Here is a note I made about backpropagation. Feel free to check it out if you'd like.
The most interesting part of this project is figuring out the implementation of backpropagation. It's like solving a CP problem, quite fun. I never thought I'd be implementing topological sort in a project. I guess CP wasn't a waste after all! :D
I'm not sure who will use it, but if you're interested, here are the instructions.

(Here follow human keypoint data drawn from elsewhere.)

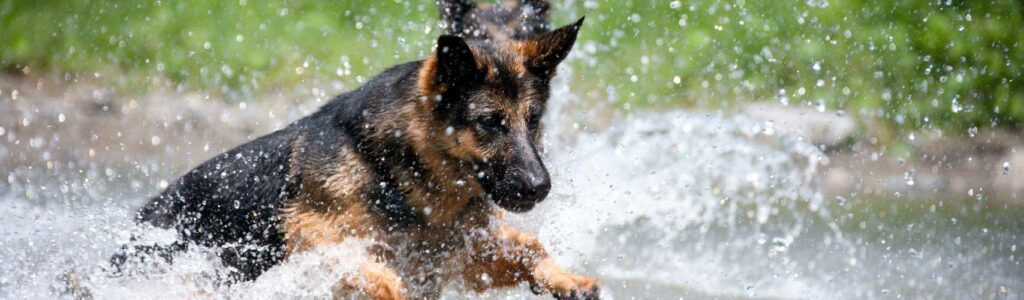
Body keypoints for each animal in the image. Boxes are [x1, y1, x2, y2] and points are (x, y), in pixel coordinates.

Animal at [110, 1, 598, 296]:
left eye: (532, 120)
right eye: (490, 123)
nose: (540, 187)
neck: (397, 172)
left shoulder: (460, 251)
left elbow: (530, 246)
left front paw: (564, 278)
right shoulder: (318, 241)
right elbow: (377, 276)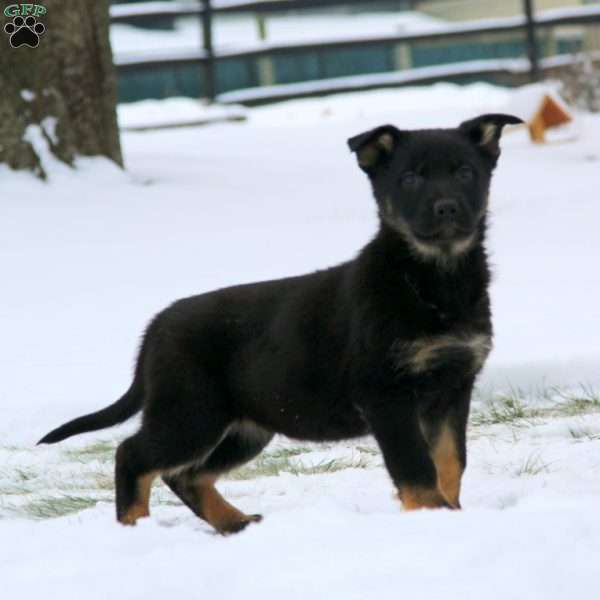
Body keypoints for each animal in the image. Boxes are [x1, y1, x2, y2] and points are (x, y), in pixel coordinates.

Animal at [39, 112, 524, 536]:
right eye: (409, 179)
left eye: (465, 172)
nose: (446, 208)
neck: (432, 281)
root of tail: (155, 327)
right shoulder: (385, 395)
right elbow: (417, 469)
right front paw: (435, 516)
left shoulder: (453, 387)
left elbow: (450, 462)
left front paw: (451, 513)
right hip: (191, 412)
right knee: (133, 455)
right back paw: (134, 528)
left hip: (245, 426)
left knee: (186, 475)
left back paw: (233, 523)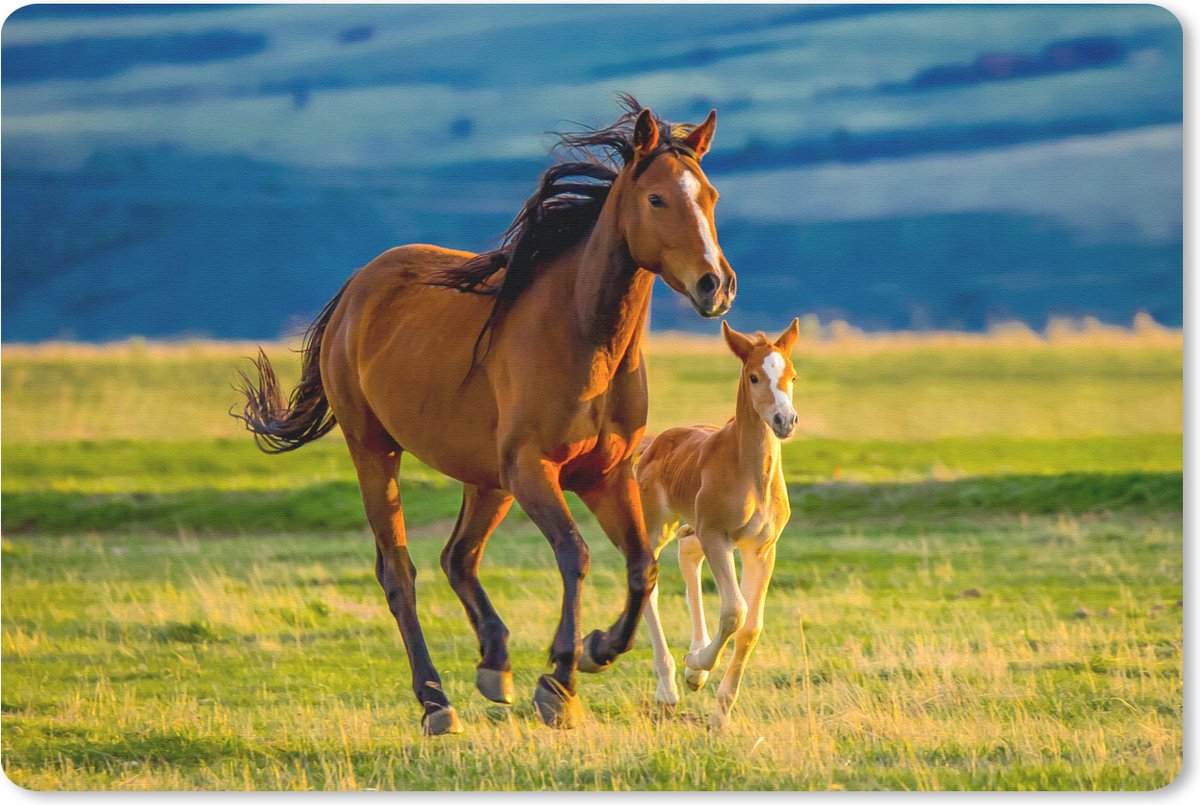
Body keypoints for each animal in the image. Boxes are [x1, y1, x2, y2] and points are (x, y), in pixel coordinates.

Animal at [233, 95, 736, 735]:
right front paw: (559, 682)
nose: (715, 285)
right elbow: (575, 555)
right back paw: (435, 701)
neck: (583, 338)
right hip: (377, 451)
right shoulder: (534, 470)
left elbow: (641, 566)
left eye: (711, 195)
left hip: (486, 480)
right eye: (656, 199)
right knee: (399, 572)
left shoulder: (604, 476)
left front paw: (596, 649)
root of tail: (357, 289)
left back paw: (494, 664)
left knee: (458, 557)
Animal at [634, 318, 799, 729]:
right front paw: (696, 665)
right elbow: (734, 611)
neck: (751, 473)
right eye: (754, 376)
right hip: (657, 527)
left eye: (792, 375)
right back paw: (669, 688)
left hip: (693, 529)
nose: (785, 421)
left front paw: (720, 711)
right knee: (649, 581)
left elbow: (751, 626)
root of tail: (653, 442)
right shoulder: (717, 536)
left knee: (688, 556)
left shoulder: (761, 549)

- Import the neural network, the layers and the loss functions
from layers.fc_layer import FC_Layer
from loss.squared_error import squared_error
from loss.binary_crossentropy import binary_crossentropy
from neural_network import NN
from layers.input_layer import Input_Layer
- Define the neural network.
nn = NN([
Input_Layer(1),
FC_Layer(5, 'relu'),
FC_Layer(5, 'relu'),
FC_Layer(1, 'relu')
], loss_fn=squared_error, learning_rate=0.0001)
- Train it.
X = [[i * 1.0] for i in range(1, 20)]
y = [i*5*1.0 for i in range(1, 20)]
for _ in range(100):
nn.fit(X, y)
- Predict.
nn.predict(X)
I also tried using the neural network to recognize handwritten digits 1 and 0. The jupyter notebook can be found here.
- Neural Network Playlist - 3Blue1Brown
- I basically learned how to do backpropagation here.
- Backpropagation and Project Advice - Stanford University School of Engineering
- I was looking for a resource that talks about multiple paths chain rule and this helped.
- The spelled-out intro to neural networks and backpropagation: building micrograd - Andrej Karpathy
- I watched the first 30 minutes of the video and got a nice idea on how to implement the computation graph with operators overloading.